▶ _HOW TO COMPLETE THIS TASK_: Copy the lines of the listing below from the line with "Pos. Econ. C6" up to and including the line with "The Arrêts et", character for character.

━━━ DATA SHOWN ━━━

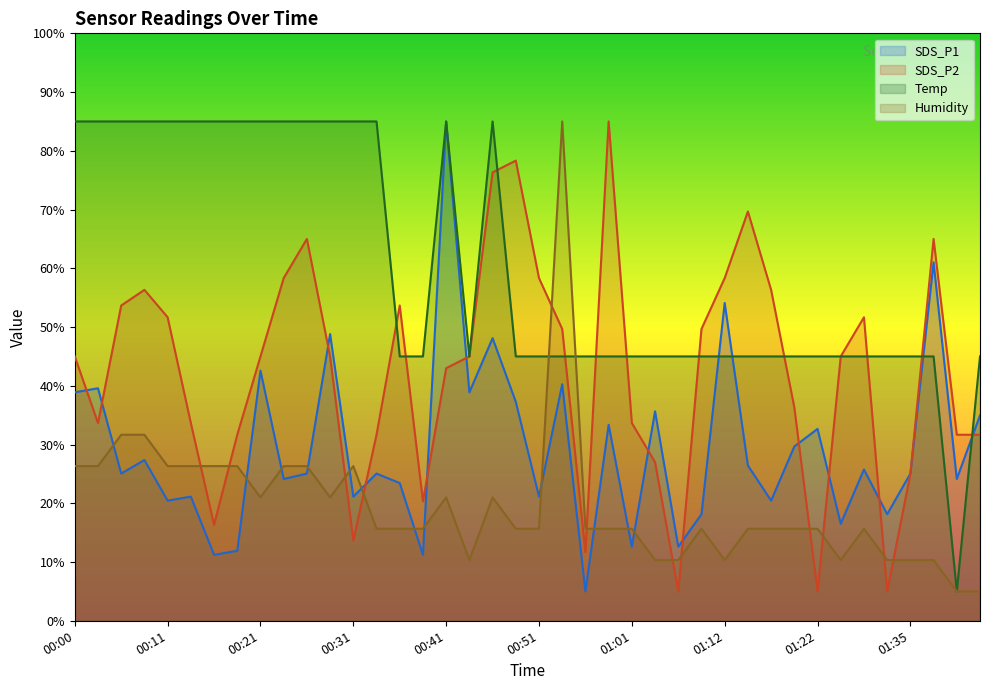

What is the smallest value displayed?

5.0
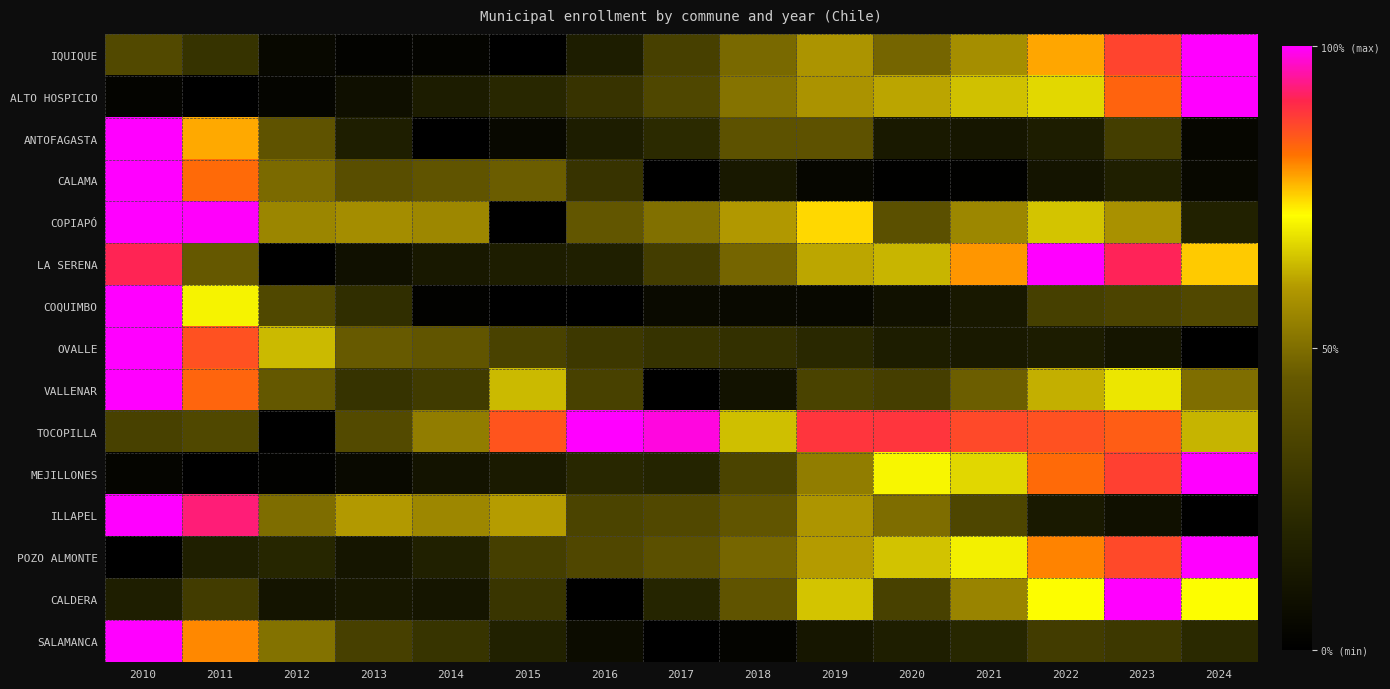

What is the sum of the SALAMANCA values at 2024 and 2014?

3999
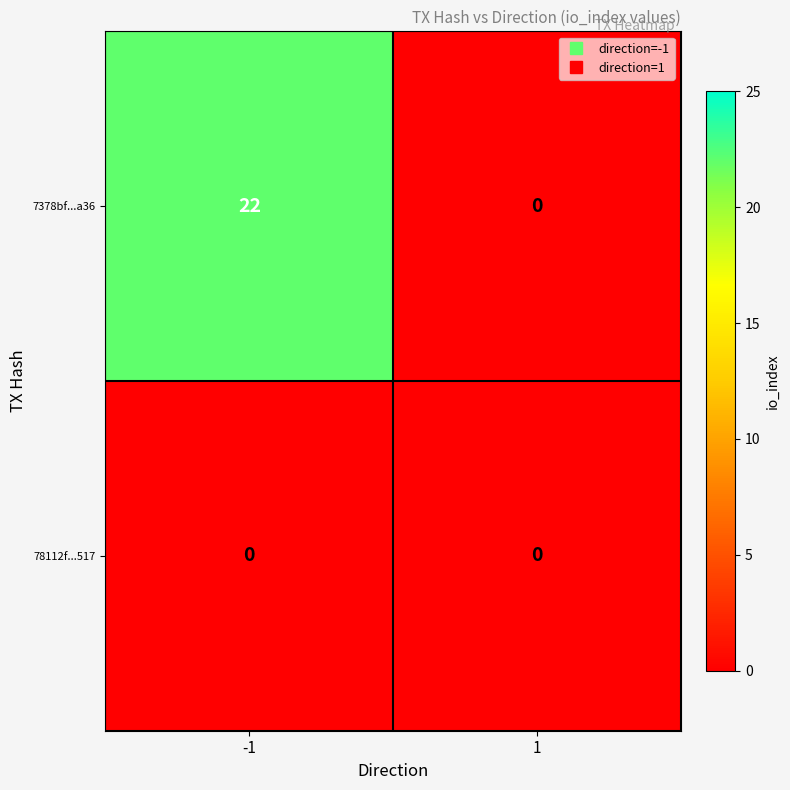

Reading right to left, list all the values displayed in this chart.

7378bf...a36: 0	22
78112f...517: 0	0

━━━
━━━ DATA SHOWN ━━━

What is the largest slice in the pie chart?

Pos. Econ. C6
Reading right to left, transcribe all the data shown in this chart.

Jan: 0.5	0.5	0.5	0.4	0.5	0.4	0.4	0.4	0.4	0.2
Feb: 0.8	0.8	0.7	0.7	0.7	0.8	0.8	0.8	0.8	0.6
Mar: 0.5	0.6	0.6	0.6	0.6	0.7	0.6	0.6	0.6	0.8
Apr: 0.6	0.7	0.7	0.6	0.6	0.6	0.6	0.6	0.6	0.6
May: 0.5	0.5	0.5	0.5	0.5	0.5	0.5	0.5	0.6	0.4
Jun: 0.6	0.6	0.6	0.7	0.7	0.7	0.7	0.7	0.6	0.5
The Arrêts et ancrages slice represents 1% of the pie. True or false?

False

━━━
━━━ DATA SHOWN ━━━

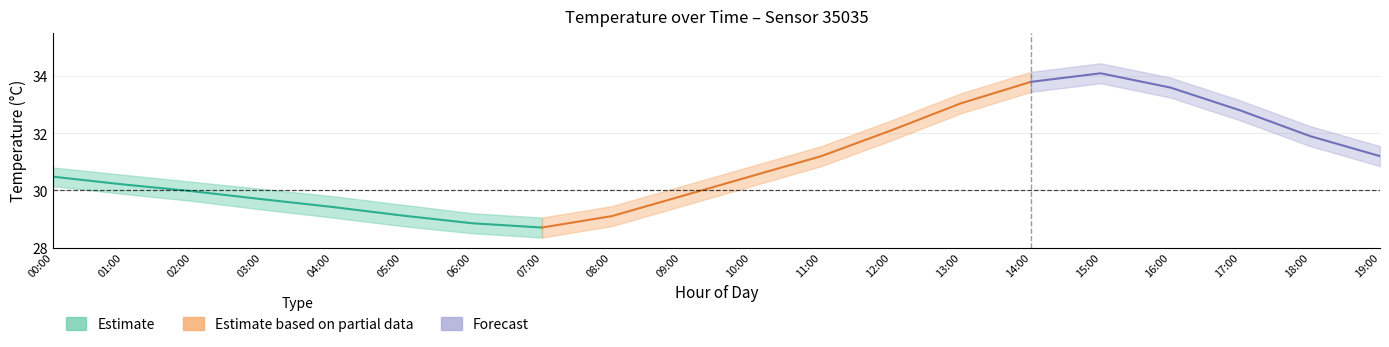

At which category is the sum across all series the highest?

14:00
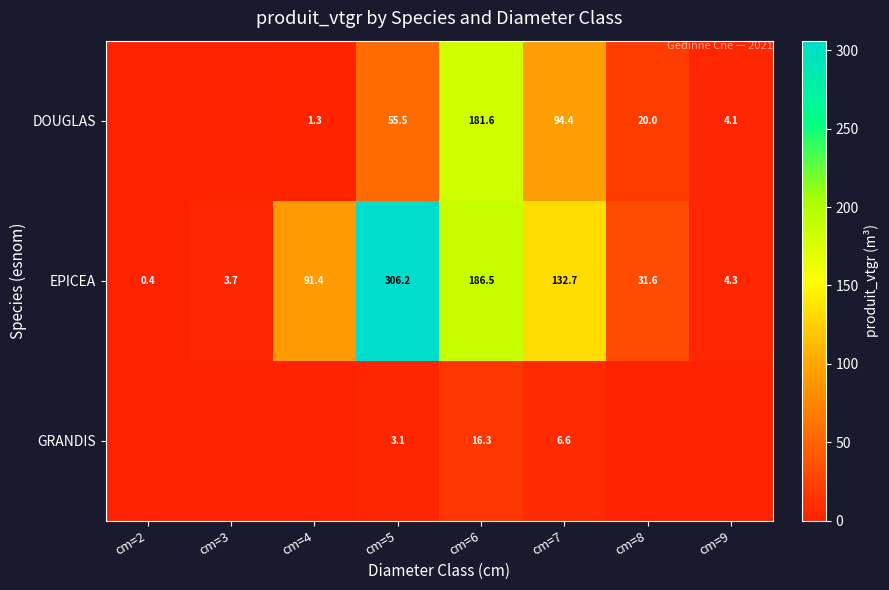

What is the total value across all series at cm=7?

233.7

━━━

▶ _EXERCISE OUTPUT_:
Pos. Econ. C6
Reading right to left, transcribe all the data shown in this chart.

Jan: 0.5	0.5	0.5	0.4	0.5	0.4	0.4	0.4	0.4	0.2
Feb: 0.8	0.8	0.7	0.7	0.7	0.8	0.8	0.8	0.8	0.6
Mar: 0.5	0.6	0.6	0.6	0.6	0.7	0.6	0.6	0.6	0.8
Apr: 0.6	0.7	0.7	0.6	0.6	0.6	0.6	0.6	0.6	0.6
May: 0.5	0.5	0.5	0.5	0.5	0.5	0.5	0.5	0.6	0.4
Jun: 0.6	0.6	0.6	0.7	0.7	0.7	0.7	0.7	0.6	0.5
The Arrêts et ancrages slice represents 1% of the pie. True or false?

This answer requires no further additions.